Dinner should be had at Lola(211 Broad St.), the National Exchange Hotel's restaurant with a classy, urban vibe. Named for Lola Montez, a leading lady of the 1800s known for her outlaw spirit, the restaurant serves sturdy fare such as brandy-cream oyster mushrooms, steak tartare, and a memorable borscht soup. Go for a nightcap next door at the National Bar(211 Broad St.), a dimly lit tavern with stories to tell.
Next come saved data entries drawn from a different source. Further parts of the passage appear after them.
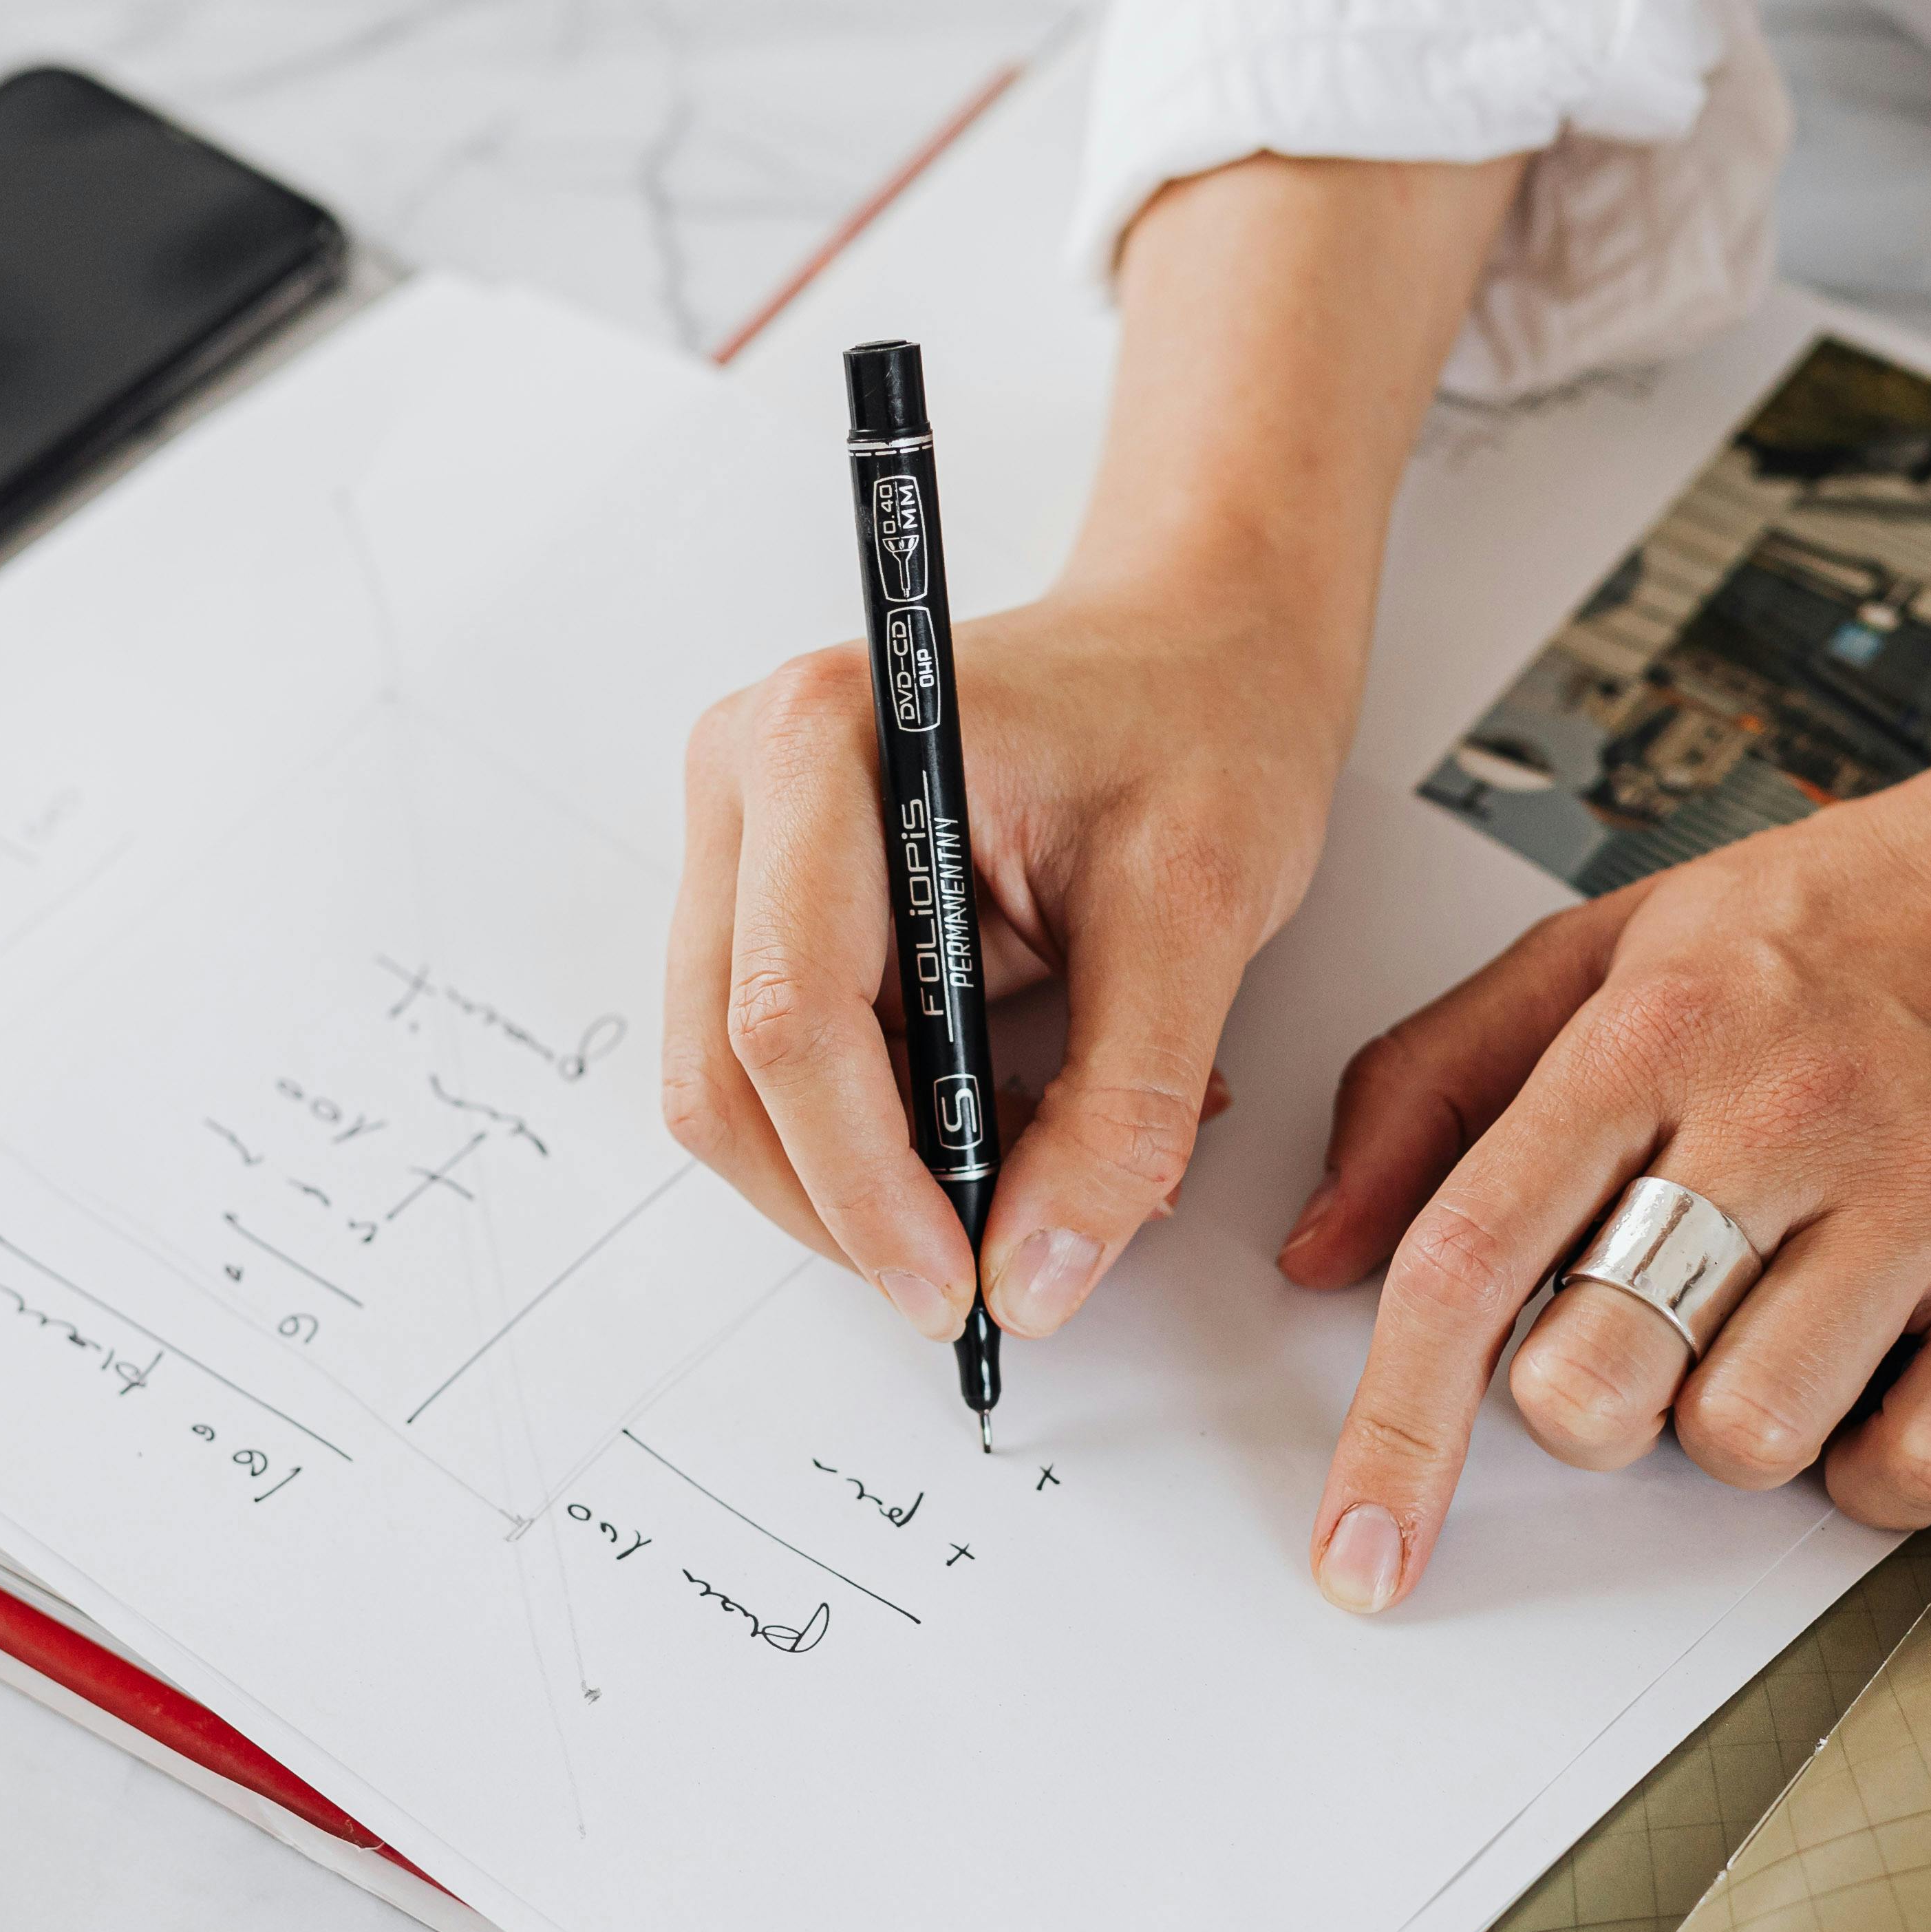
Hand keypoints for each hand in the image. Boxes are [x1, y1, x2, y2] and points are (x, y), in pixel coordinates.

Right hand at [666, 575, 1354, 1337]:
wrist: (1200, 641)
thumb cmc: (1202, 719)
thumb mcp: (1199, 911)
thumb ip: (1123, 1108)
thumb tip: (1033, 1279)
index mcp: (829, 743)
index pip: (791, 1016)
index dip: (863, 1183)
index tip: (956, 1290)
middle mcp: (748, 780)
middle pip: (728, 1070)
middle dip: (846, 1206)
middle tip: (975, 1287)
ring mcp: (743, 842)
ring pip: (738, 1088)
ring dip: (861, 1179)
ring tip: (1017, 1180)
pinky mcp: (769, 898)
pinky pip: (784, 1065)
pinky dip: (878, 1134)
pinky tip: (989, 1123)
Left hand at [1276, 662, 1930, 1610]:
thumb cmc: (1850, 915)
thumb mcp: (1609, 947)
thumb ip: (1432, 1085)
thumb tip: (1318, 1249)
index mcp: (1650, 1035)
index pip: (1466, 1260)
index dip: (1391, 1431)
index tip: (1358, 1542)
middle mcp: (1781, 1115)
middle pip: (1595, 1380)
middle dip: (1583, 1407)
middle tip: (1636, 1335)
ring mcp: (1922, 1198)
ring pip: (1745, 1437)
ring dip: (1732, 1428)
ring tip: (1773, 1325)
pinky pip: (1918, 1465)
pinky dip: (1875, 1468)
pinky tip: (1873, 1378)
Things to Do in Nevada City and Grass Valley

Sarah Coleman's new mural inside the Nevada Theatre.

(Akim Aginsky)

Outdoor Activities

The Sierra Nevada is a hiker's heaven—you can land on a hiking trail without even knowing it and end up at a beautiful vantage point. At South Yuba River State Park(17660 Pleasant Valley Rd.), check out the restored Bridgeport Covered Bridge, the longest single span wooden covered bridge in the world. // Deer Creek Tribute Trail is easy to hop onto from downtown Nevada City, leading you over a suspension bridge that memorializes the early contributions of native Nisenan and Chinese people here. // A bit further out, Hirschman Trail(Indian Flat Rd.) loops two-and-a-half miles around a pond surrounded by cliffs created by hydraulic mining. // Empire Mine State Historic Park(10791 E. Empire St.) in Grass Valley is the place to visit for a deeper dive into California’s mining history.

Holiday Festivities

Nevada City's Gold Rush heritage gives way for a Dickensian holiday with the annual Victorian Christmas festival (Wednesdays and Sundays, Dec. 4-18, 2022), when authentic gas lamps light the streets for strolling carolers and vendors selling roasted chestnuts. // Downtown Grass Valley's traditions also take inspiration from across the pond: Its old-fashioned Cornish Christmas (Fridays, Nov. 25 through Dec. 23) features a tree-lighting ceremony, mulled wine, carolers, crafts, and food. // Center for the Arts (314 W. Main St., Grass Valley)is hosting a packed schedule of holiday concerts (including the Vienna Boys Choir and Squirrel Nut Zippers), theater ('Twas the Night Before Christmas), and events such as wreath making workshops. (David Sedaris fans can catch the author here on November 17th.)

Shopping + Culture

No trip to the area is complete without picking up a book about ghost towns or white trash cooking at Booktown Books(107 Bank St., Grass Valley). // Shop a curated collection of cool jewelry, clothing, home items, and self-care products at KitKitDizzi(231 Broad St., Nevada City). // Whether you catch some folk music, a film, a cabaret, or a production of Scrooge (Nov. 24 through Dec. 25), don’t miss a visit to the Nevada Theatre (401 Broad St., Nevada City). The West Coast's oldest continuously operating theater has been recently refreshed with a magical mural, entitled "Drop by Drop, a River Is Formed," by local artist Sarah Coleman. // Environmentalists and nature lovers should drop in for the 21st annual Wild & Scenic Film Festival highlighting activism through art and film (Feb. 16-20, 2023).